Of course I think it's outstanding because I agree with it. <g>

You said: In a bull, I'd stay fully invested, maybe hedge a little when I thought a selloff was overdue, buy a little on margin on dips, and try to hang in there if there was a bad day or two.

I remember reading Richard Russell years ago when he said "the hardest thing to do in a bull market is buy and hold, and it's even harder to do in a gold bull." I told myself I'm going to do it. The only selling I've done is when I was reallocating from one stock to another, and that was rare. For example, when I thought the Peru election might be a problem for PAAS, I sold my massive position (it was my number 1 holding) and I put the proceeds into NG and SSRI. I have not tried to trade my miners.

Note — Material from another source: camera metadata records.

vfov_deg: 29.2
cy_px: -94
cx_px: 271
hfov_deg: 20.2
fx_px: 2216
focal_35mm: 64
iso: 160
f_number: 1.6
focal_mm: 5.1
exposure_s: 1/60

you said "So in the bear, I'm trying to stay fully invested, sell into moderate strength, buy a little hedge when a bounce is due, and try not to flinch in the unexpected (or even expected) short-covering rallies.

My trading was done with shorts. However, when it seemed the homies were starting to fall apart last fall, I put on a massive position and used the profits to add to both miners on dips and more shorts on rallies.

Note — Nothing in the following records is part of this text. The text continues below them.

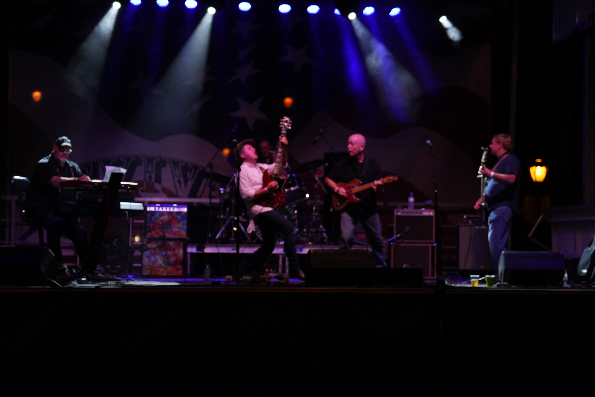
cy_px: 198
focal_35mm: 78
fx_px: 1289
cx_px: 298
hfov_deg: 26.0
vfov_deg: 17.5
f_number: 2.8
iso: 800
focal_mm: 78
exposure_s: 1/640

you said don't get cute trying to cover when things get a little oversold. It might ease the pain on short-covering rallies, but more often than not I covered too early or failed to get the position back together before new lows were struck.

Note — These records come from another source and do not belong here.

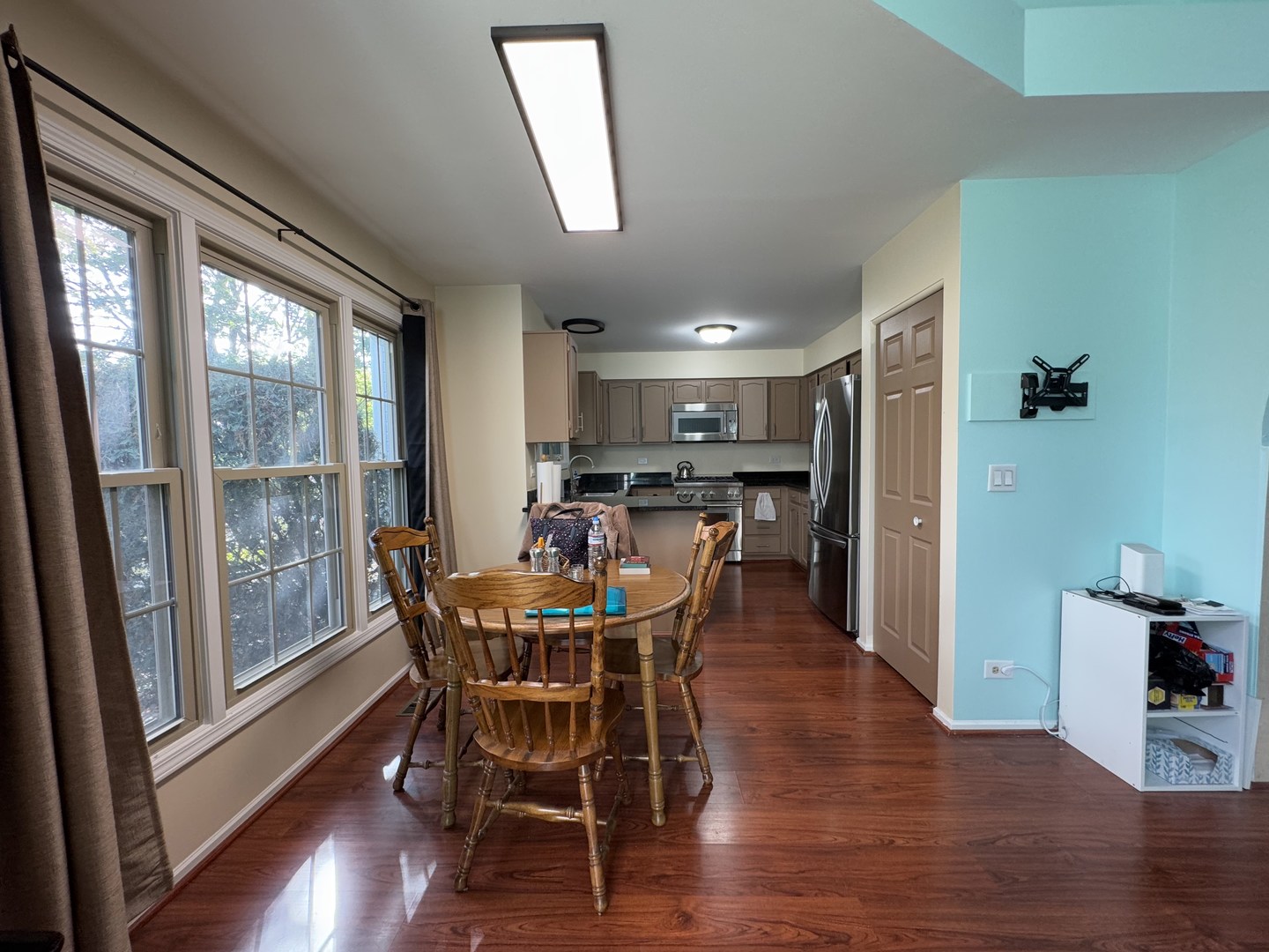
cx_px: 634
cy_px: 476
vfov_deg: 85.7
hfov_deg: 102.1
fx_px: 513
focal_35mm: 14
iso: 160
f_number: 2.2
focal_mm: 2.22
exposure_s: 1/60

I strongly agree. I hardly covered any shorts for months. I have a daily entry in my Palm Pilot that says "Only Short Strength." I kept telling myself don't get cute. Then last June I said take some money off of the table. I had a real hard time pulling the trigger, but I covered every short. I felt naked but I knew we just had to have a bounce.

I took all of my short profits and bought the miners on the May/June dip. For the first time in years I had a margin balance from buying longs (as opposed to one from temporary short losses). I've been selling the margined miners over the last few days (including more this morning) and putting them back into homies/lender shorts. The only margined miners I have left is a very large PAAS position purchased at an average of 18. My short position is back to huge.

You said: I always found that my stock-picking was sufficient to outperform the market substantially. Just by being in the right stocks during the bull phases, I've been able to beat most any average. So, hopefully the same should hold on the downside.

Again, perfectly said. I haven't been out of my core miner position in years. I've just added on dips. There can't be many traders that have outperformed me, especially when considering taxes.

It works the same way on the downside. There was a fortune to be made in homies over the last year. It's just beginning again for them and the rest of the market. It doesn't pay to be cute. Just don't overleverage yourself and ride the trend.